Dear all,

I am making a streamlit app where a non-tech-savvy professional can upload (with st.file_uploader) a csv/excel report containing sensitive data about clients. My app visualizes those data.

I have no experience with cyber security and am wondering if this approach is secure (provided I use SSL/TLS), or whether the data can leak somehow? Are they send to and from my app encrypted?
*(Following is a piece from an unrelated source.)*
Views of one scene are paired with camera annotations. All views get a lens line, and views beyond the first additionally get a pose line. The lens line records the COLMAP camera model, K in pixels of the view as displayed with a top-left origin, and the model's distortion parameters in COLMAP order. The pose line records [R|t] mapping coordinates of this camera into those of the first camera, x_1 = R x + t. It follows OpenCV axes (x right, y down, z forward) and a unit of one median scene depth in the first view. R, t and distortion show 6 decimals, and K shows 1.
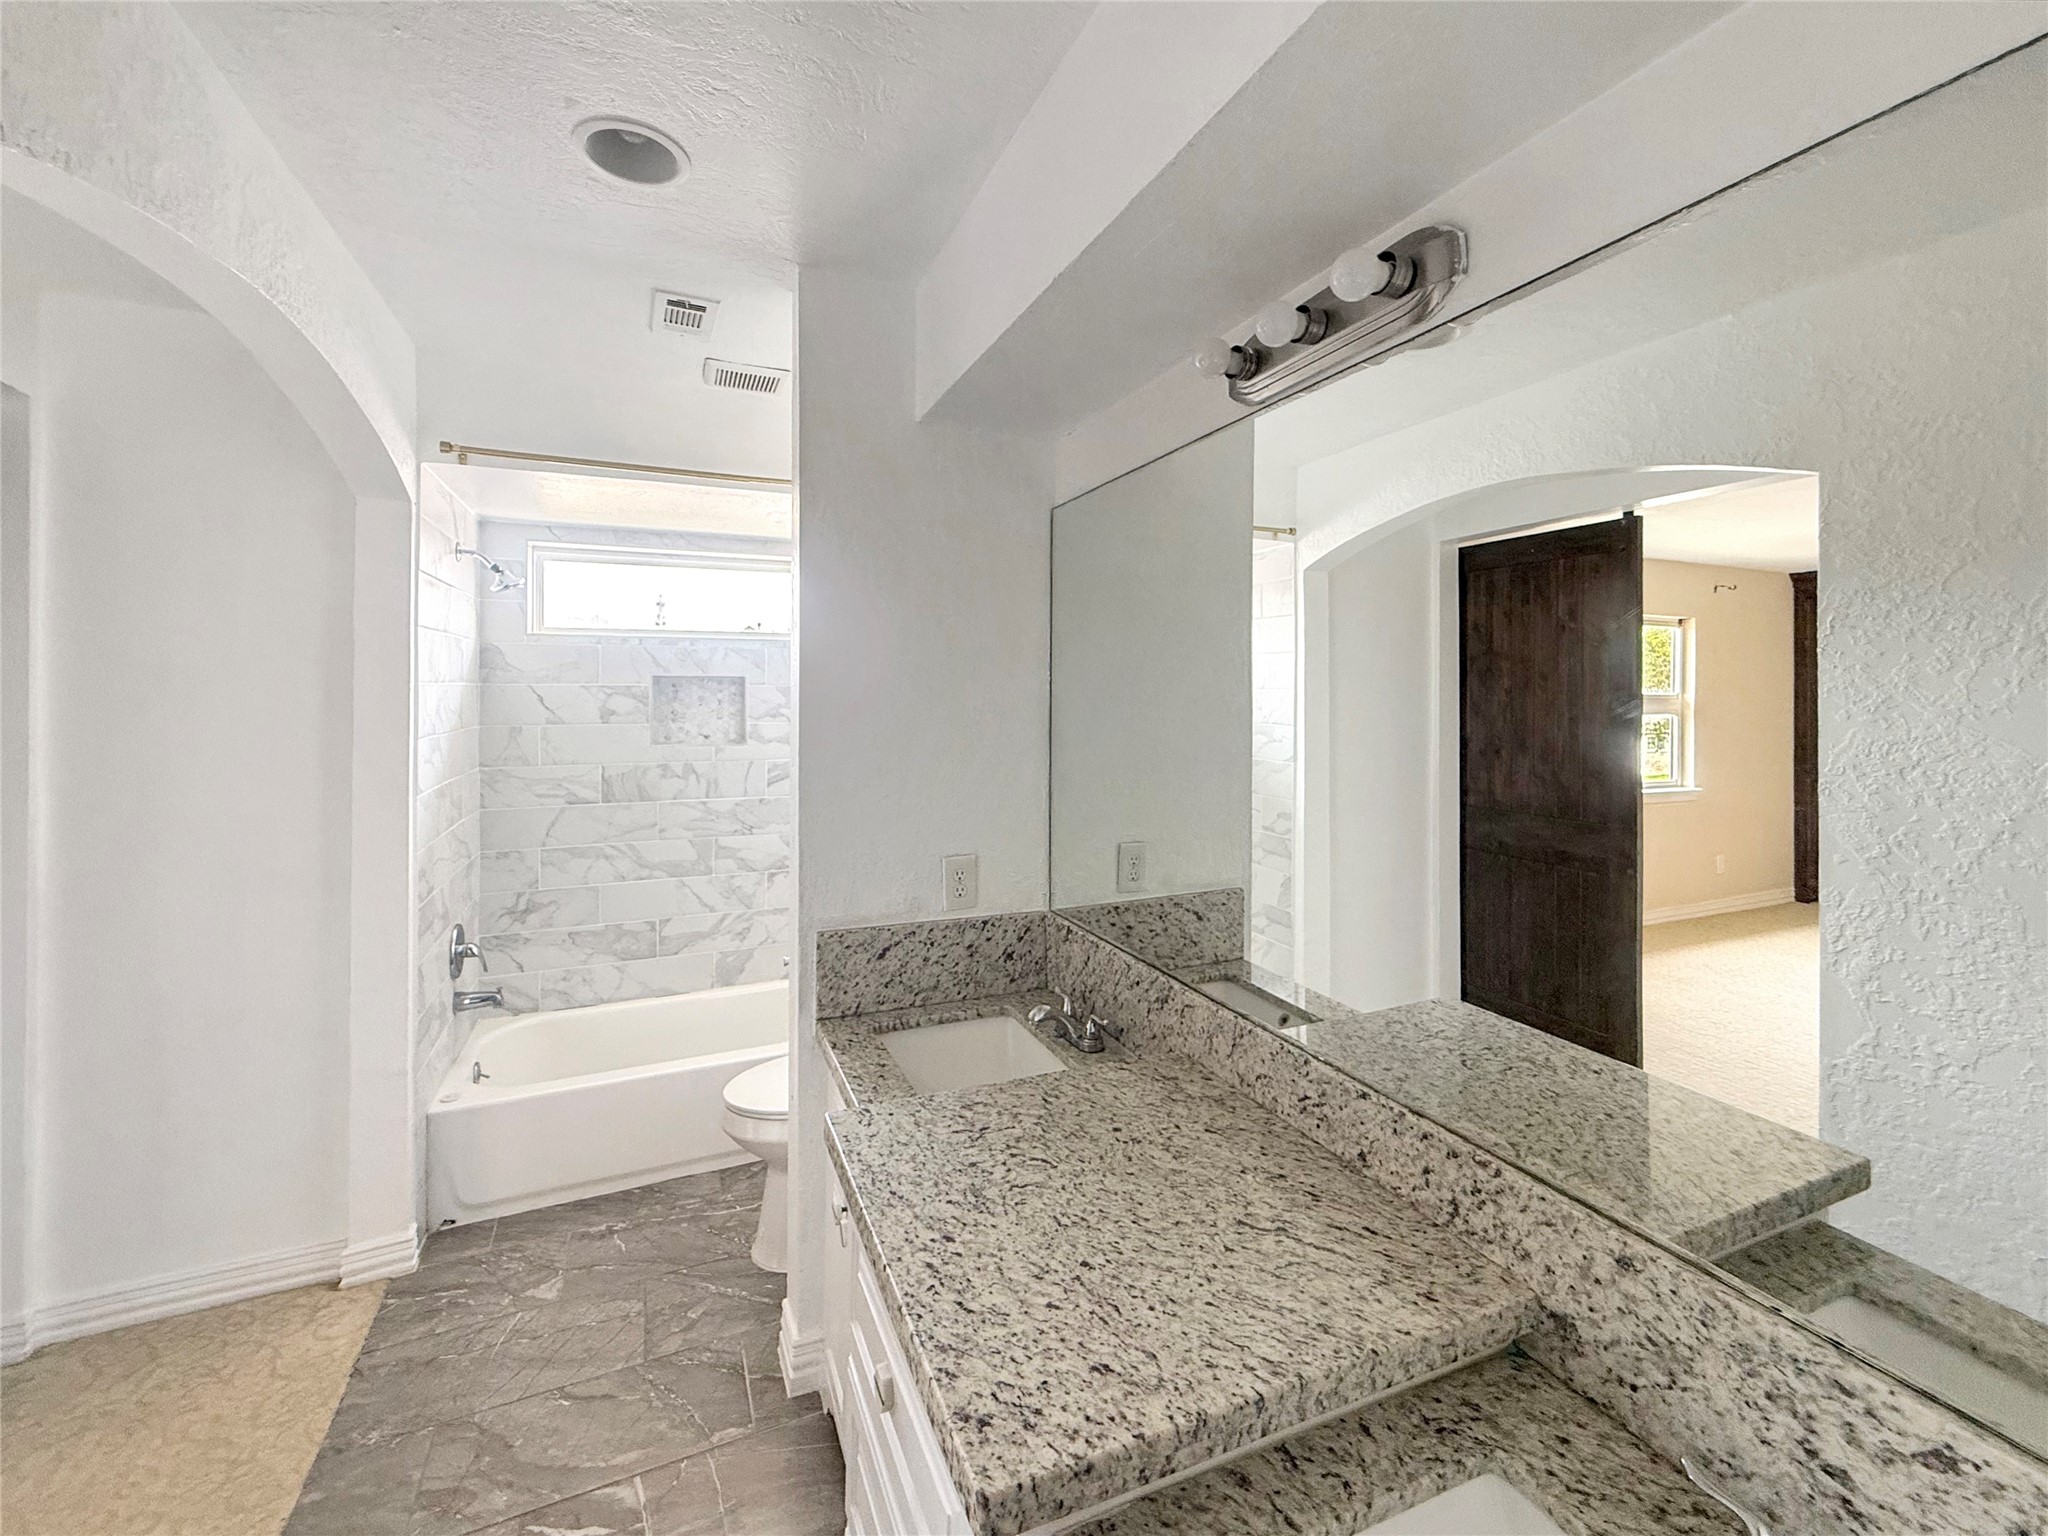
lens RADIAL K [[858.7, 0, 1011.1], [0, 858.7, 702.7], [0, 0, 1]] dist [0.010312, -0.001680]
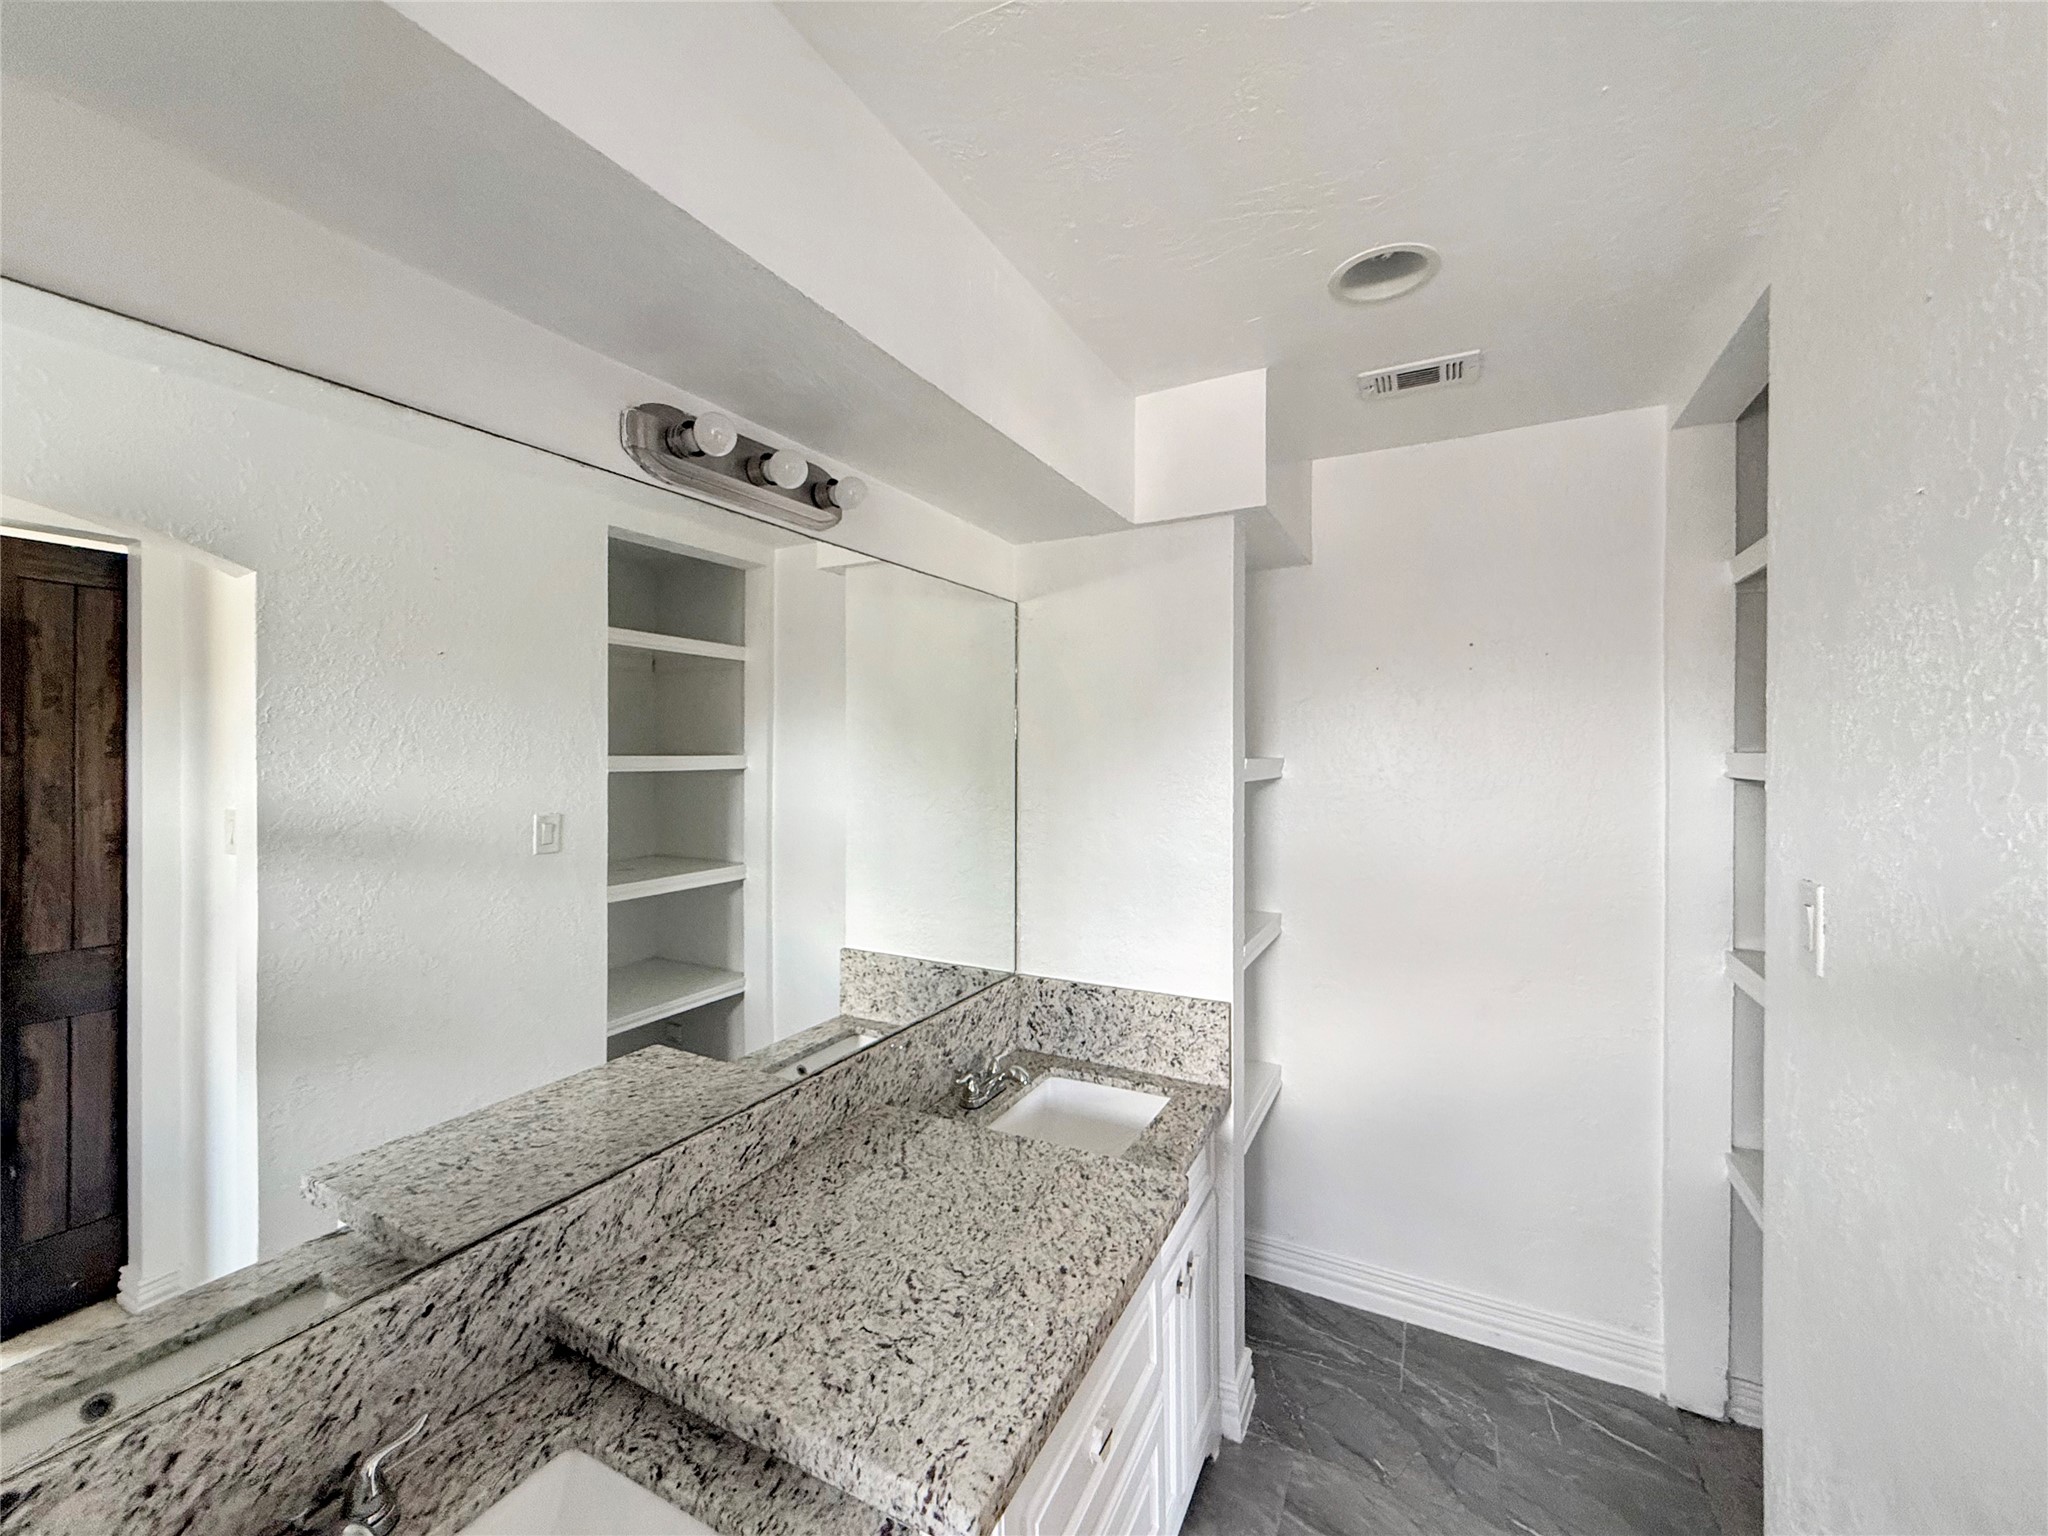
lens RADIAL K [[858.7, 0, 1018.5], [0, 858.7, 751.8], [0, 0, 1]] dist [0.010312, -0.001680]
pose [[-0.647389, -0.000723, 0.762159, -0.772061], [0.005886, 0.999965, 0.005948, -0.067323], [-0.762137, 0.008337, -0.647362, 1.512018]]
In another post someone shared the following:

“I’m breaching the “locally” part but could you host your Streamlit app on a server and use the st.file_uploader so users can upload their private data and analyze it ? Each user should get their session and not access other people’s sessions.”

Would really appreciate your input!

Hi @NHameleers, thanks for checking out Streamlit!

Even with SSL/TLS, I would caution that Streamlit hasn’t currently proven (AFAIK) that information doesn’t leak across sessions, where by “proven” I mean certified by any external security audit. Part of the design of the Streamlit cache is to share across sessions, providing a performance boost to all users of an app. If you’re not caching the results, this might not be an issue, but again, we don’t have documentation to prove its safety.

So with an app on an internal VPN, it might practically be secure enough, it is not something that we can guarantee at this time.

Best,
Randy

Thanks for the response, I had similar question. So, the recommendation is that better to remove st.cache() for st.file_uploader functionality if the streamlit app is hosted on the server where users might use sensitive data being uploaded… There could be issues with data leak across sessions since by design streamlit cache will be shared across sessions. Is my interpretation right?